Monday, May 19, 2014

Standing Outside a Bronzed Phone Booth With Money in My Hand


Inspiration comes from the strangest places. You see, I started casting bronzes in college. Before I left school to become a full time artist, I was a history major. I'd like to say that I had a grand plan to become a researcher or a professor, maybe even a biographer, but the sad reality was that I had absolutely no plans for the rest of my life. If I hadn't had taken a year off to travel Europe, if I hadn't missed my plane out of Rome, I might have never found my calling.

Left with a day to myself, I filled a conveniently open spot on a tour of Pompeii. As far as the sudden destruction of a civilization goes, Pompeii has fallen behind modern wonders such as the atomic bomb, but they lack the art and grace of a volcanic eruption. There's a special kind of beauty that you can only capture by preserving the last instances of a creature's life.

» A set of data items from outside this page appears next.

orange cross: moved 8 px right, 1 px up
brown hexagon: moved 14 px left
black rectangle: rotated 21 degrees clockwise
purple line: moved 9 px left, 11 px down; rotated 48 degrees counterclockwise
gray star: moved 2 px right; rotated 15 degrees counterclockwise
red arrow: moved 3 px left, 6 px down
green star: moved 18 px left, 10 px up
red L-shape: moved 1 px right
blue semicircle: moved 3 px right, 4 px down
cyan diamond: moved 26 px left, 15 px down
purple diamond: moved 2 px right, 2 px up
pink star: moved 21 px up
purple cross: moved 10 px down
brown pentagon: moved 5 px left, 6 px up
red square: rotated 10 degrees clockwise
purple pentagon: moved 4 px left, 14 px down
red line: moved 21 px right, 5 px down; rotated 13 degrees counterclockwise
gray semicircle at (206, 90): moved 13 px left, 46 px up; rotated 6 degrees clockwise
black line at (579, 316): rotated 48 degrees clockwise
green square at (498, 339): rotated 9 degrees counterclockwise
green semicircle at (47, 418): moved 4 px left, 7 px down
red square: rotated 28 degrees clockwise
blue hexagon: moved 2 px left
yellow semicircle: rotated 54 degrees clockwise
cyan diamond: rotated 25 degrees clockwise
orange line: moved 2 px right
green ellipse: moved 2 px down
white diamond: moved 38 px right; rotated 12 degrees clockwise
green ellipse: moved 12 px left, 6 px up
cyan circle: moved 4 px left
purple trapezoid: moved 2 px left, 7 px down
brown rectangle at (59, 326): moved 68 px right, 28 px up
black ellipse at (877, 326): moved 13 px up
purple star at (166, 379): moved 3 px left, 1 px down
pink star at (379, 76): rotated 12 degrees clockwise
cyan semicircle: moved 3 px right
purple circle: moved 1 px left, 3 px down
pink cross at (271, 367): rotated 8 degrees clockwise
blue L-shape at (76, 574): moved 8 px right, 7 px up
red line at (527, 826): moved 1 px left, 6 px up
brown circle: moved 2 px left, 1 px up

Back home, I didn't quite have a volcano at my beck and call, so I had to settle for the next best thing I could find. I enrolled in a casting class. Before long, I had a set of bronze candlesticks, a bronze pair of running shoes, and a bronzed music box that had once played a bit of Swan Lake. This kind of art was unsatisfying, to say the least, but it was necessary to learn what I was doing before I could get to the good stuff. 

Once I had graduated from household objects, I started small. It didn't take long before my apartment was empty of roaches, rats, and other vermin. I started taking long car rides to the outskirts of town. I added a chipmunk, a rabbit, and even a bluejay to my collection. 

There was one trip where I picked up a hitchhiker on the way home. The ride was fairly quiet for a few miles, but he got the brilliant idea that he could overpower me. He learned that I was stronger than I looked. I learned that human faces are far more expressive in death that your average rodent. That's also when I invested in a nasty little toxin developed by a bio-chem dropout. 


I sold almost a hundred pieces before anyone really began to notice just how nice my little neighborhood was getting. There were no drifters, no prostitutes, and no dealers crowding the street corners. I actually was in the process of picking out a new place in a worse part of town when I caught a snippet of a conversation between my girlfriend and her aunt.  The bits I overheard left me chilled. She knew. She was going to expose me. I had to do something. I didn't have a choice.

Officially, the statue is a memorial to my lost love, capturing the last time I saw her before she went missing. The collector I sold it to had taken it out of the States and didn't want to bother with any of the legal messiness. Besides, when they finally caught up with me, there were more than enough of my pieces out there. You live, you learn. 

But take my mistakes to heart. Find out what inspires you. Go out. Make art.